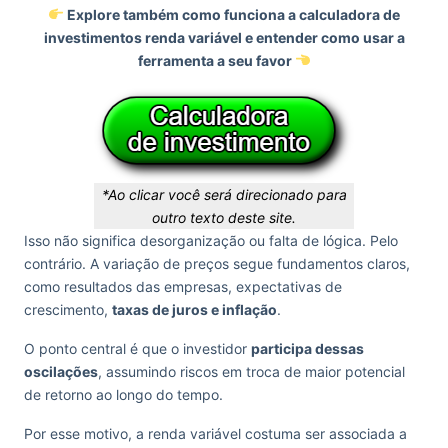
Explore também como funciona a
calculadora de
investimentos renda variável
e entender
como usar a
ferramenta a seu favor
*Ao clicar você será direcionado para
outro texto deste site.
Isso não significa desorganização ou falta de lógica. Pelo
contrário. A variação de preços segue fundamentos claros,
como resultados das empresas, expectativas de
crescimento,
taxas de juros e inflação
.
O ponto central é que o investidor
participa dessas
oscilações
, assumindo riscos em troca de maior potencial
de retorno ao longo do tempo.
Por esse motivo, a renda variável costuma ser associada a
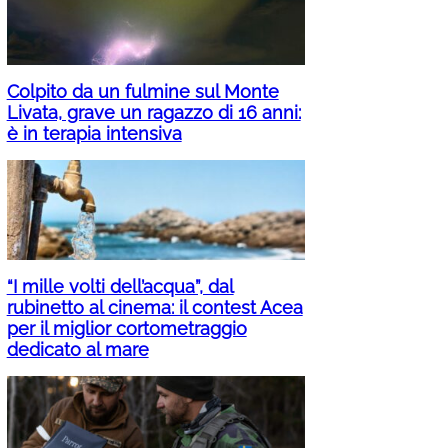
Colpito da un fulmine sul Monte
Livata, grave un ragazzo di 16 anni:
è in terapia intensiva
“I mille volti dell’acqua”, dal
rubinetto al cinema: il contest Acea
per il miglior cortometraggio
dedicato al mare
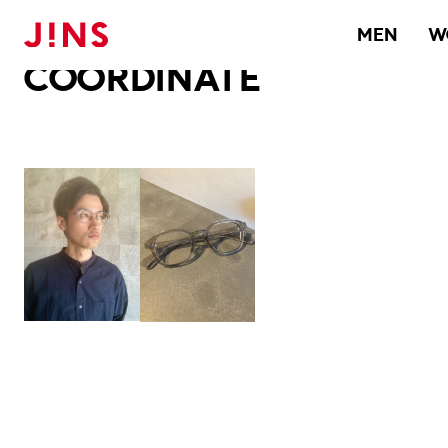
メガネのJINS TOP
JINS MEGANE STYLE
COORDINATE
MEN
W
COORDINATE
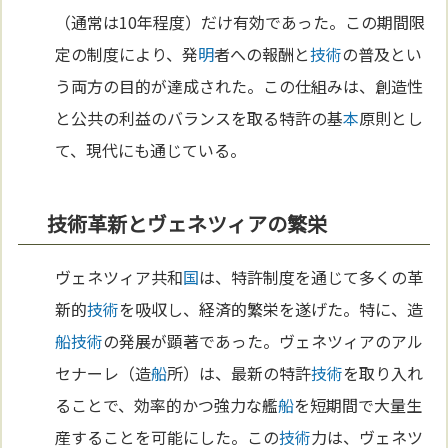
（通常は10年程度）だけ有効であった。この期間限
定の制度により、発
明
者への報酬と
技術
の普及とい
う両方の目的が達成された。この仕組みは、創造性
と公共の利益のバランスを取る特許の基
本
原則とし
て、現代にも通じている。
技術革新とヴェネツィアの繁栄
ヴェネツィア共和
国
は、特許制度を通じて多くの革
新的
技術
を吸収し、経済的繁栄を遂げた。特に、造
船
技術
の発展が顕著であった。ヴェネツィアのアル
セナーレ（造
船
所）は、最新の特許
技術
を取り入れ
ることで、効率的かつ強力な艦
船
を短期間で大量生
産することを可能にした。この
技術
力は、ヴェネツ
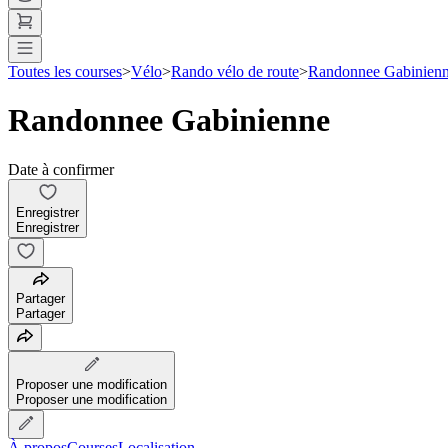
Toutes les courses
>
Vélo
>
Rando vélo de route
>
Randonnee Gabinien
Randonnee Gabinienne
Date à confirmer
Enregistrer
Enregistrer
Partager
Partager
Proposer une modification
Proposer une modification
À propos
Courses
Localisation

> Directive
Reproduce the text of every record above word for word, leaving the pictures out of your answer.

> Solution
Explore também como funciona a
calculadora de
investimentos renda variável
e entender
como usar a
ferramenta a seu favor
*Ao clicar você será direcionado para
outro texto deste site.
Isso não significa desorganização ou falta de lógica. Pelo
contrário. A variação de preços segue fundamentos claros,
como resultados das empresas, expectativas de
crescimento,
taxas de juros e inflação
.
O ponto central é que o investidor
participa dessas
oscilações
, assumindo riscos em troca de maior potencial
de retorno ao longo do tempo.
Por esse motivo, a renda variável costuma ser associada a
Colpito da un fulmine sul Monte
Livata, grave un ragazzo di 16 anni:
è in terapia intensiva
“I mille volti dell’acqua”, dal
rubinetto al cinema: il contest Acea
per il miglior cortometraggio
dedicato al mare
メガネのJINS TOP
JINS MEGANE STYLE
COORDINATE
MEN
W
COORDINATE
（通常は10年程度）だけ有効であった。この期間限
定の制度により、発
明
者への報酬と
技術
の普及とい
う両方の目的が達成された。この仕組みは、創造性
と公共の利益のバランスを取る特許の基
本
原則とし
て、現代にも通じている。
技術革新とヴェネツィアの繁栄
ヴェネツィア共和
国
は、特許制度を通じて多くの革
新的
技術
を吸収し、経済的繁栄を遂げた。特に、造
船
技術
の発展が顕著であった。ヴェネツィアのアル
セナーレ（造
船
所）は、最新の特許
技術
を取り入れ
ることで、効率的かつ強力な艦
船
を短期間で大量生
産することを可能にした。この
技術
力は、ヴェネツ
Toutes les courses
>
Vélo
>
Rando vélo de route
>
Randonnee Gabinien
Randonnee Gabinienne
Date à confirmer
Enregistrer
Enregistrer
Partager
Partager
Proposer une modification
Proposer une modification
À propos
Courses
Localisation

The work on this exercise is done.